Institute of Meteorology and Climate Research

New Discussion-Paper

16.12.2019: Recently published

Ward, P. J., Blauhut, V., Bloemendaal, N., Daniell, J. E., de Ruiter, M. C., Duncan, M., Emberson, R., Jenkins, S. F., Kirschbaum, D., Kunz, M., Mohr, S., Muis, S., Riddell, G., Schäfer, A., Stanley, T., Veldkamp, T. I. E., and Winsemius, H. C. (2019): Review article: Natural hazard risk assessments at the global scale. Nat. Hazards Earth Syst. Sci. Discuss., doi:10.5194/nhess-2019-403.

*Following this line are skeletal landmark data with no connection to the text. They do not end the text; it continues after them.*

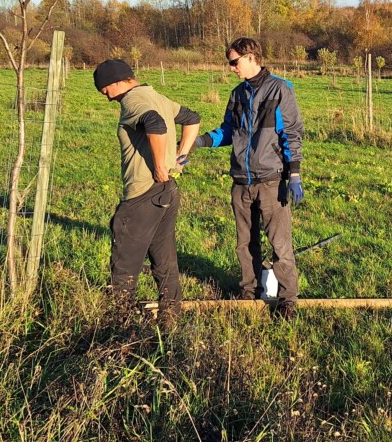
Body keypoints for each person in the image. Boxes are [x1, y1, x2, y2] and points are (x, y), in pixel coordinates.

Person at [190, 37, 304, 320]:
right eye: (229, 63)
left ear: (251, 57)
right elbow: (228, 131)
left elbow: (291, 133)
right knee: (244, 243)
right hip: (241, 180)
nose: (231, 68)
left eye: (234, 62)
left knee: (280, 244)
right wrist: (200, 142)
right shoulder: (237, 94)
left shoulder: (280, 89)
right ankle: (249, 292)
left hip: (271, 180)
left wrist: (295, 174)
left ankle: (288, 299)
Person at [94, 58, 200, 328]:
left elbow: (154, 124)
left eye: (105, 90)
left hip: (142, 194)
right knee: (164, 258)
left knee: (124, 264)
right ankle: (170, 318)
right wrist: (181, 156)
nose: (106, 97)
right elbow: (192, 118)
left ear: (118, 82)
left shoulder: (132, 100)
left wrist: (159, 166)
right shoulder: (156, 96)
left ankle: (122, 327)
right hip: (166, 192)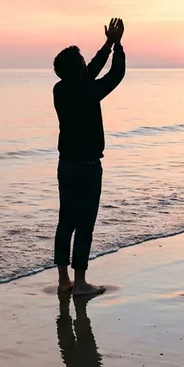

Since 1990, natural hazards have led to over 1.6 million fatalities globally, and economic losses are estimated at an average of around $260–310 billion per year. The scientific and policy community recognise the need to reduce these risks. As a result, the last decade has seen a rapid development of global models for assessing risk from natural hazards at the global scale. In this paper, we review the scientific literature on natural hazard risk assessments at the global scale, and specifically examine whether and how they have examined future projections of hazard, exposure, and/or vulnerability. In doing so, we examine similarities and differences between the approaches taken across the different hazards, and identify potential ways in which different hazard communities can learn from each other. For example, we show that global risk studies focusing on hydrological, climatological, and meteorological hazards, have included future projections and disaster risk reduction measures (in the case of floods), whilst these are missing in global studies related to geological hazards. The methods used for projecting future exposure in the former could be applied to the geological studies. On the other hand, studies of earthquake and tsunami risk are now using stochastic modelling approaches to allow for a fully probabilistic assessment of risk, which could benefit the modelling of risk from other hazards. Finally, we discuss opportunities for learning from methods and approaches being developed and applied to assess natural hazard risks at more continental or regional scales. Through this paper, we hope to encourage dialogue on knowledge sharing between scientists and communities working on different hazards and at different spatial scales.